In the first of a series titled “Imagine a world…,” posted on the Bill & Melinda Gates Foundation’s “Impatient Optimists” blog, Paula Franklin, U.K. medical director for Marie Stopes International, writes, “For the most part, only people who really need or want something care much about it being available, and that’s why it can be hard to make people in the developed world tune in to the huge unmet need for contraception globally — 222 million people who want to use contraception can’t get it, at the last count.” She says that the upcoming London Summit on Family Planning is “perhaps the world’s best opportunity to agree together what we’re going to do to rectify the situation,” and she concludes by summarizing some of the upcoming posts in the series by Marie Stopes staff (6/25).
“Since Myanmar gained independence from the British in 1948, it has been wracked by armed conflicts and fragile ceasefires with civilians and ethnic rebels,” and “[t]he health of Myanmar’s women has been one of the biggest casualties,” GlobalPost reports. Though recent news coverage has focused on political reform in the nation, “little attention has been paid to a more immediate need: affordable, decent health care,” the news service states. The “military junta that ruled the country for a half century spent very little on health care,” little international aid has come into the country, and “the government restricts where and how aid organizations can operate, blocking the delivery of medical services,” the news service writes, adding, “The result has been a health care system that in conflict areas, does not exist, and in large cities, is too expensive for ordinary people, according to experts inside Myanmar and on the Thai border.”

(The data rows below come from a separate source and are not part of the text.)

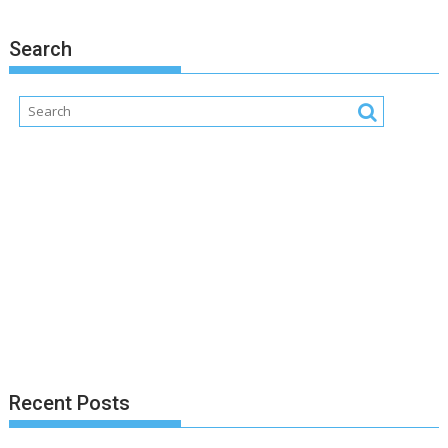
Search
Recent Posts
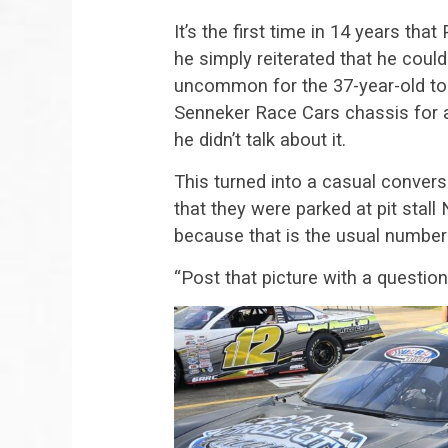
It’s the first time in 14 years that 
he simply reiterated that he couldn
uncommon for the 37-year-old to 
Senneker Race Cars chassis for a o
he didn’t talk about it.
This turned into a casual convers
that they were parked at pit stal
because that is the usual number 
“Post that picture with a question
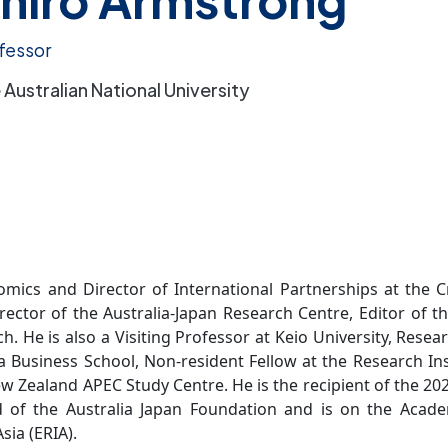
fessor
 Australian National University
mics and Director of International Partnerships at the C
irector of the Australia-Japan Research Centre, Editor of 
. He is also a Visiting Professor at Keio University, Resea
Business School, Non-resident Fellow at the Research Ins
ew Zealand APEC Study Centre. He is the recipient of the 2
of the Australia Japan Foundation and is on the Acade
sia (ERIA).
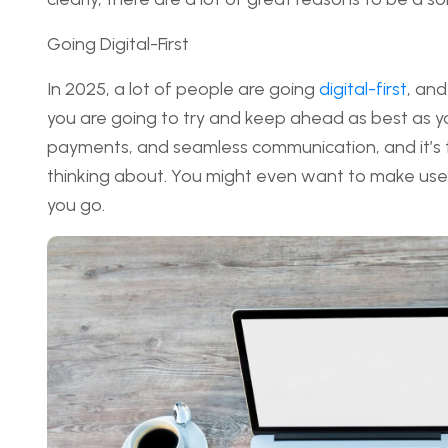
Going Digital-First
In 2025, a lot of people are going
digital-first
, and
you are going to try and keep ahead as best as you
payments, and seamless communication, and it’s th
thinking about. You might even want to make use o
you go.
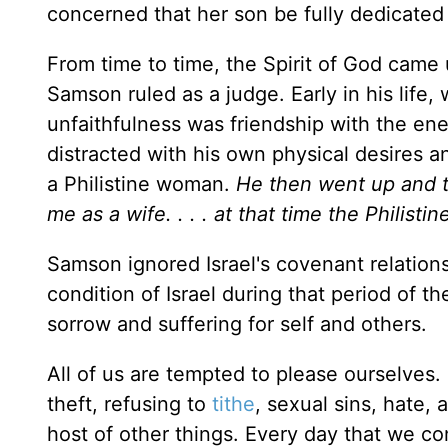
concerned that her son be fully dedicated
From time to time, the Spirit of God ca
Samson ruled as a judge. Early in his life, w
unfaithfulness was friendship with the e
distracted with his own physical desires an
a Philistine woman.
He then went up and tol
me as a wife. . . . at that time the Philisti
Samson ignored Israel's covenant relationsh
condition of Israel during that period of t
sorrow and suffering for self and others.
All of us are tempted to please ourselves.
theft, refusing to
tithe
, sexual sins, hate, 
host of other things. Every day that we co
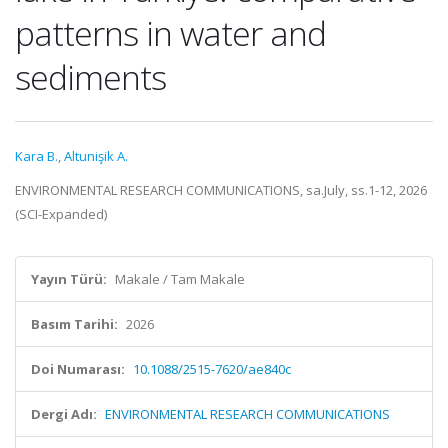
patterns in water and
sediments
Kara B.
,
Altunişik A.
ENVIRONMENTAL RESEARCH COMMUNICATIONS, sa.July, ss.1-12, 2026
(SCI-Expanded)
Yayın Türü:
Makale / Tam Makale
Basım Tarihi:
2026
Doi Numarası:
10.1088/2515-7620/ae840c
Dergi Adı:
ENVIRONMENTAL RESEARCH COMMUNICATIONS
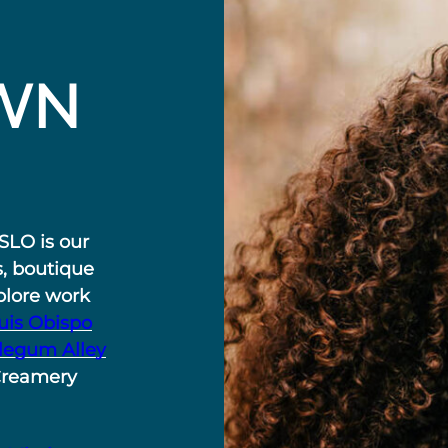
WN
SLO is our
s, boutique
plore work
uis Obispo
legum Alley
Creamery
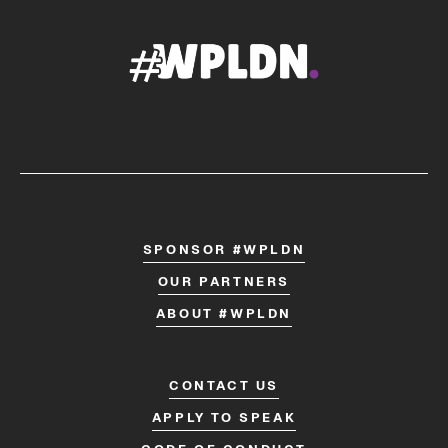
SPONSOR #WPLDN
OUR PARTNERS
ABOUT #WPLDN
CONTACT US
APPLY TO SPEAK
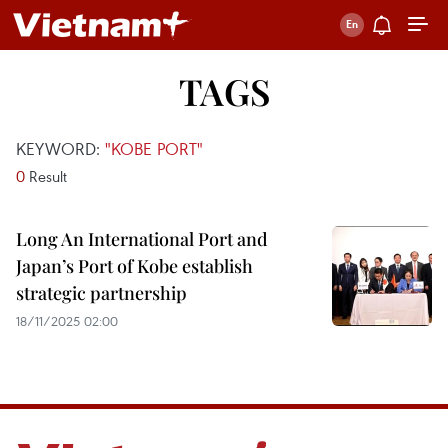
TAGS
KEYWORD:
"KOBE PORT"
0
Result
Long An International Port and
Japan’s Port of Kobe establish
strategic partnership
18/11/2025 02:00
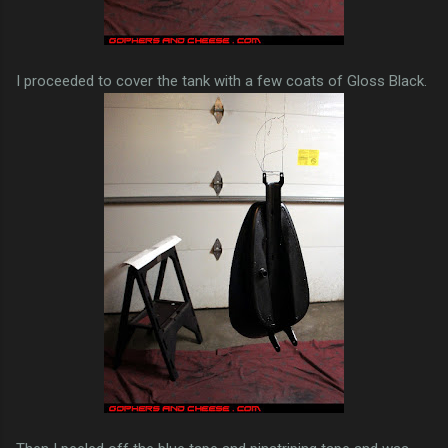
I proceeded to cover the tank with a few coats of Gloss Black.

In this post on RH Reality Check, Marianne Mollmann, senior policy adviser with Amnesty International, addresses an upcoming summit in London on family planning funding, which is being co-hosted by the Bill & Melinda Gates Foundation and the U.K. Department for International Development and supported by USAID and UNFPA. She says that poverty and “women’s ability to exercise her human rights, including the rights to quality health care, non-discrimination in education and health, and economic empowerment through job creation and protections for equality in the workplace,” are important drivers of maternal health and need to be addressed by governments (6/21).